China es, en la mentalidad occidental, el lugar de las parábolas; el sitio donde todo lo que es, es otra cosa; un rincón del mundo donde la frase más simple (“dice un adagio chino…”) revela una sabiduría ancestral.
Por ello, aquel imperio legendario ha servido siempre de disfraz para evidenciar otras realidades, para cobijar tras los lejanos ecos del gong y bajo los ropajes de seda, el misterioso atractivo del drama.
Baste citar como ejemplos La honesta persona de Se-chuan de Bertolt Brecht y, en nuestro propio terreno, una pequeña joya que hace pleno honor a su nombre: El tesoro perdido, de Jorge Ibargüengoitia.

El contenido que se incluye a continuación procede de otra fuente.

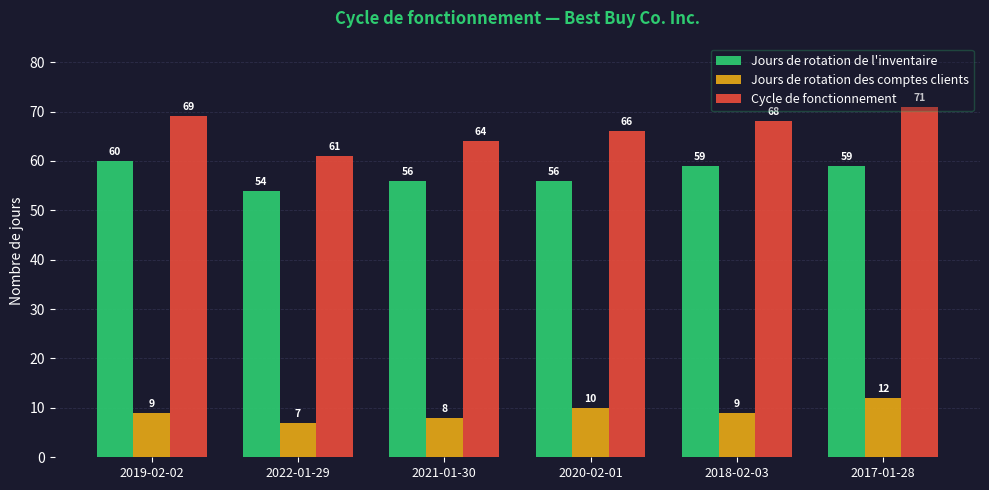

What is the difference between the maximum and minimum values in the Jours de rotation des comptes clients series?

5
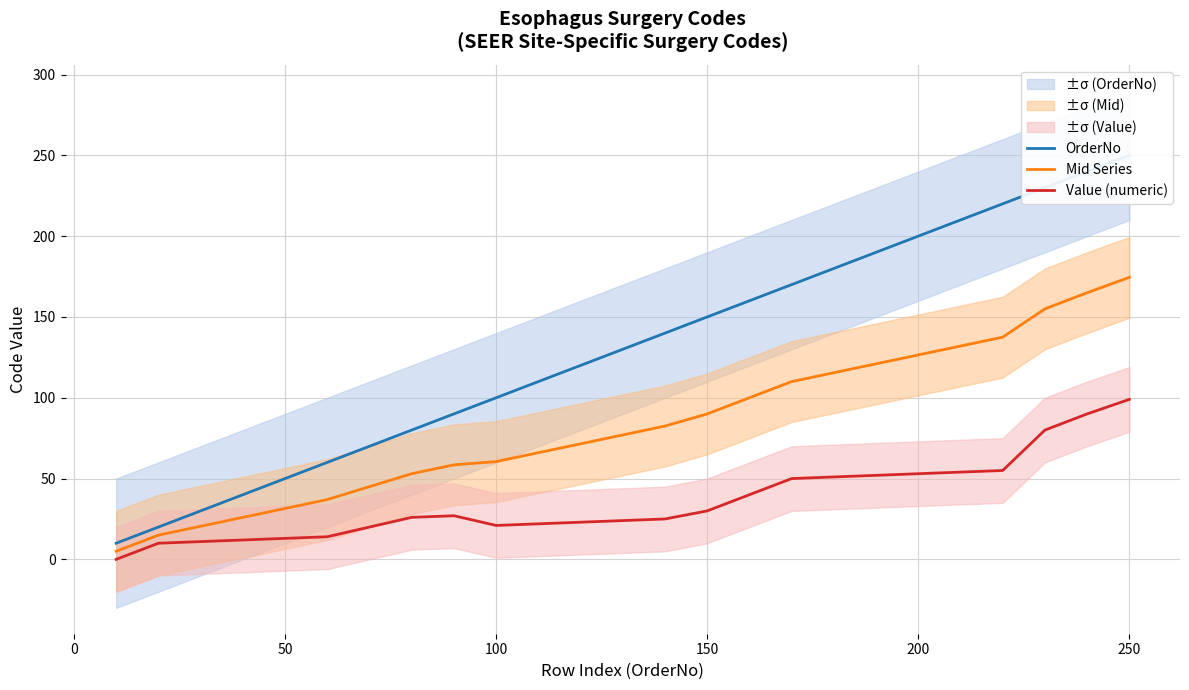

Is it true that Value (numeric) equals 16.3 at 150?

False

En Zorros chinos, el más reciente estreno en la amplísima producción de Emilio Carballido, el contraste de un mundo plenamente identificable con la China de leyenda se plantea a través de una nueva variación en estos términos: la realidad y el mito conviven en el mismo espacio explícito, mas no en su implicación mental.
La presencia en el ámbito rural mexicano de una misteriosa fraternidad (los zorros), transportada por la Nao y dotada de poderes mágicos, sirve para denunciar la pérdida de identidad, de los valores propios (cultura, ecología, relaciones humanas) en quienes la reciben.
La riqueza, la sensibilidad y el refinamiento resultan entonces una extraña forma de vida que pone de manifiesto el habitual espacio de insatisfacción, de aspiraciones destrozadas por la penuria.
Como en otras obras del autor, el atractivo mayor de
Zorros chinos estriba en el diálogo idiosincrásico, en el oído del maestro; y como en tantas otras de sus obras, la fuga lírica y la fantasía deberían contrastar con la rispidez del contexto.